Embedded optimization and nonlinear model predictive control
Speaker: Prof. Dr. Eng. Knut Graichen
Affiliation: FAU Erlangen-Nürnberg, Germany
Organized by: FAU CAA-AvH, Chair in Applied Analysis – Alexander von Humboldt Professorship at FAU Erlangen-Nürnberg (Germany)
Zoom meeting link
Meeting ID: 653 4383 6219 | PIN code: 186010
Abstract. Optimization algorithms have become powerful and established tools for the control and optimization of dynamical systems, e.g. in the context of state estimation, parameter identification and in particular model predictive control (MPC). MPC is an advanced control scheme for linear and nonlinear multiple-input systems that allows to consider system constraints as well as additional control objectives such as energy efficiency. However, a well-known drawback of MPC especially for nonlinear systems is its high computational effort that is related to the online solution of the underlying optimization problem. This challenge is the more severe if mechatronic systems with sampling times in the range of (sub-)milliseconds and weak computational hardware are considered. In order to implement optimization methods and MPC for real-time control purposes therefore requires the design of embedded optimization algorithms with limited complexity while ensuring real-time feasibility and computational efficiency.

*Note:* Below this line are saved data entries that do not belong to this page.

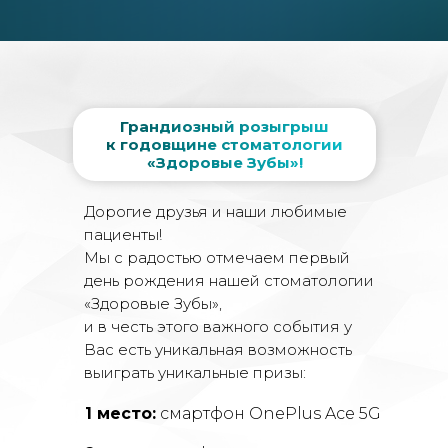
Грандиозный розыгрыш
к годовщине стоматологии
«Здоровые Зубы»!
Дорогие друзья и наши любимые
пациенты!
Мы с радостью отмечаем первый
день рождения нашей стоматологии
«Здоровые Зубы»,
и в честь этого важного события у
Вас есть уникальная возможность
выиграть уникальные призы:
1 место:
смартфон OnePlus Ace 5G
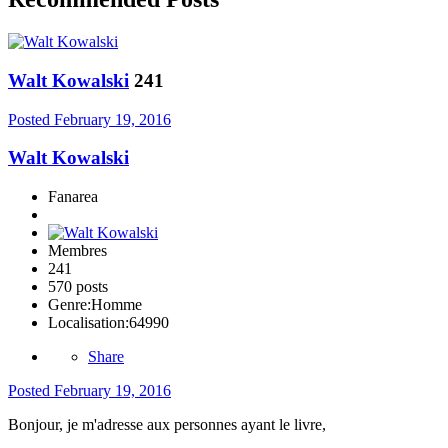
Walt Kowalski
241
Posted
February 19, 2016
Walt Kowalski
Fanarea
Membres
241
570 posts
Genre:
Homme
Localisation:
64990
Share
Posted
February 19, 2016
Bonjour, je m'adresse aux personnes ayant le livre,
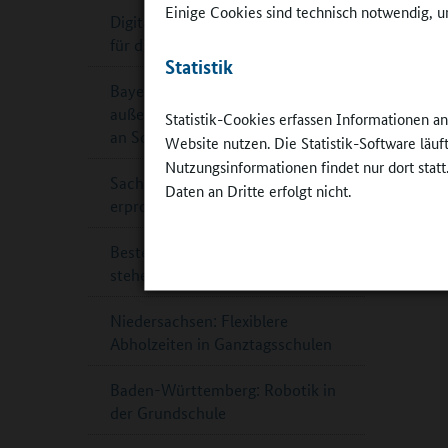
Einige Cookies sind technisch notwendig, um
Digitaler Leitfaden Küchenplanung
für die Schulverpflegung
Statistik
Bayern: Staatspreis für
außergewöhnliche Theaterarbeit
Statistik-Cookies erfassen Informationen a
an Schulen
Website nutzen. Die Statistik-Software läu
Nutzungsinformationen findet nur dort statt
Sachsen-Anhalt: Ganztagsschule
Daten an Dritte erfolgt nicht.
erprobt Katastrophenschutz
Beste Schülerzeitungen 2024
stehen fest
Niedersachsen: Flexiblere
Abholzeiten in Ganztagsschulen
Baden-Württemberg: Robotik in
der Grundschule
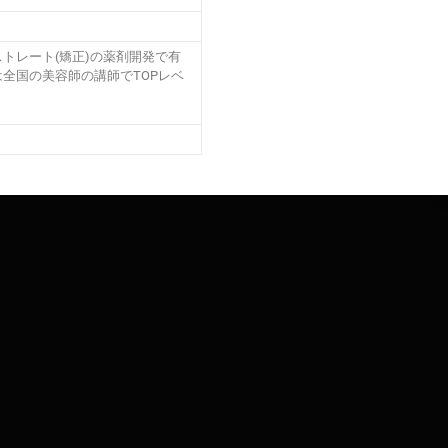
トレート(矯正)の薬剤開発で有
全国の美容師の講師でTOPレベ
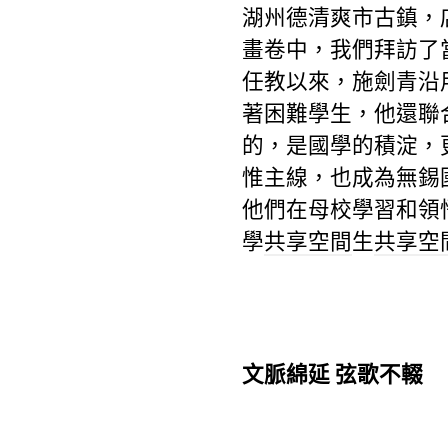
湖州德清爽市古鎮，
畫卷中，我們拜訪了
任教以來，施劍青沿
著困難學生，他還聯
的，是國學的積淀，
惟主線，也成為無錫
他們在母校學習和領
學
共享空間
生
共享空
文脈綿延 弦歌不輟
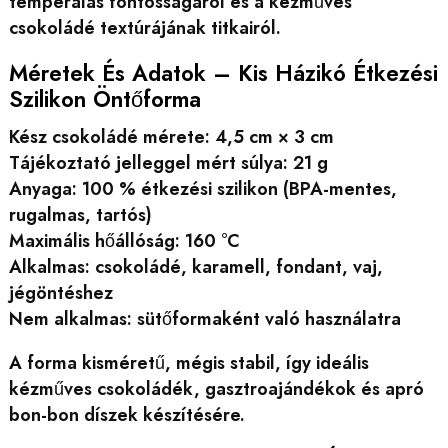
temperálás fontosságáról és a kézműves
csokoládé textúrájának titkairól.
Méretek És Adatok – Kis Házikó Étkezési
Szilikon Öntőforma
Kész csokoládé mérete: 4,5 cm × 3 cm
Tájékoztató jelleggel mért súlya: 21 g
Anyaga: 100 % étkezési szilikon (BPA-mentes,
rugalmas, tartós)
Maximális hőállóság: 160 °C
Alkalmas: csokoládé, karamell, fondant, vaj,
jégöntéshez
Nem alkalmas: sütőformaként való használatra
A forma kisméretű, mégis stabil, így ideális
kézműves csokoládék, gasztroajándékok és apró
bon-bon díszek készítésére.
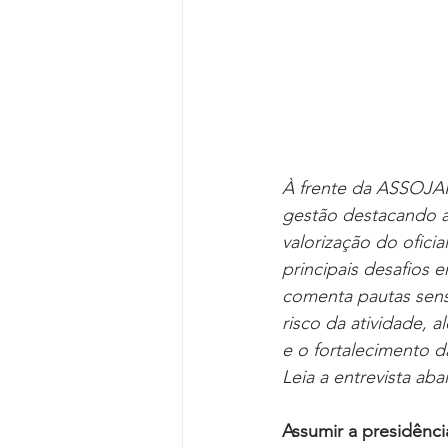
À frente da ASSOJAF-
gestão destacando a 
valorização do ofici
principais desafios e
comenta pautas sens
risco da atividade, 
e o fortalecimento d
Leia a entrevista aba
Assumir a presidênc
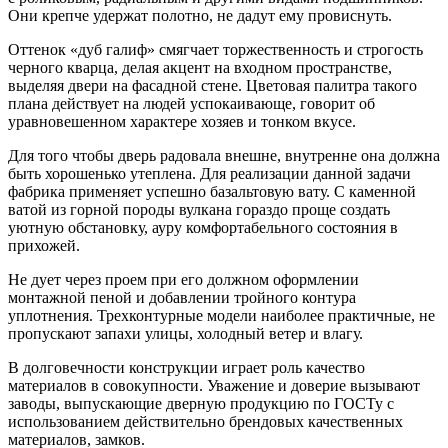
Они крепче удержат полотно, не дадут ему провиснуть.
Оттенок «дуб галиф» смягчает торжественность и строгость
черного кварца, делая акцент на входном пространстве,
выделяя двери на фасадной стене. Цветовая палитра такого
плана действует на людей успокаивающе, говорит об
уравновешенном характере хозяев и тонком вкусе.
Для того чтобы дверь радовала внешне, внутренне она должна
быть хорошенько утеплена. Для реализации данной задачи
фабрика применяет успешно базальтовую вату. С каменной
ватой из горной породы вулкана гораздо проще создать
уютную обстановку, ауру комфортабельного состояния в
прихожей.
Не дует через проем при его должном оформлении
монтажной пеной и добавлении тройного контура
уплотнения. Трехконтурные модели наиболее практичные, не
пропускают запахи улицы, холодный ветер и влагу.
В долговечности конструкции играет роль качество
материалов в совокупности. Уважение и доверие вызывают
заводы, выпускающие дверную продукцию по ГОСТу с
использованием действительно брендовых качественных
материалов, замков.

The talk addresses the field of embedded real-time optimization and its application to MPC for the control of dynamical systems. It also gives an introduction into the open-source toolbox GRAMPC (“gradient-based augmented Lagrangian framework for embedded NMPC”) developed at the Chair of Automatic Control and demonstrates its performance in comparison with state-of-the-art MPC solvers. Selected mechatronic examples running in the millisecond range are presented and some research extensions in connection with model predictive control are highlighted.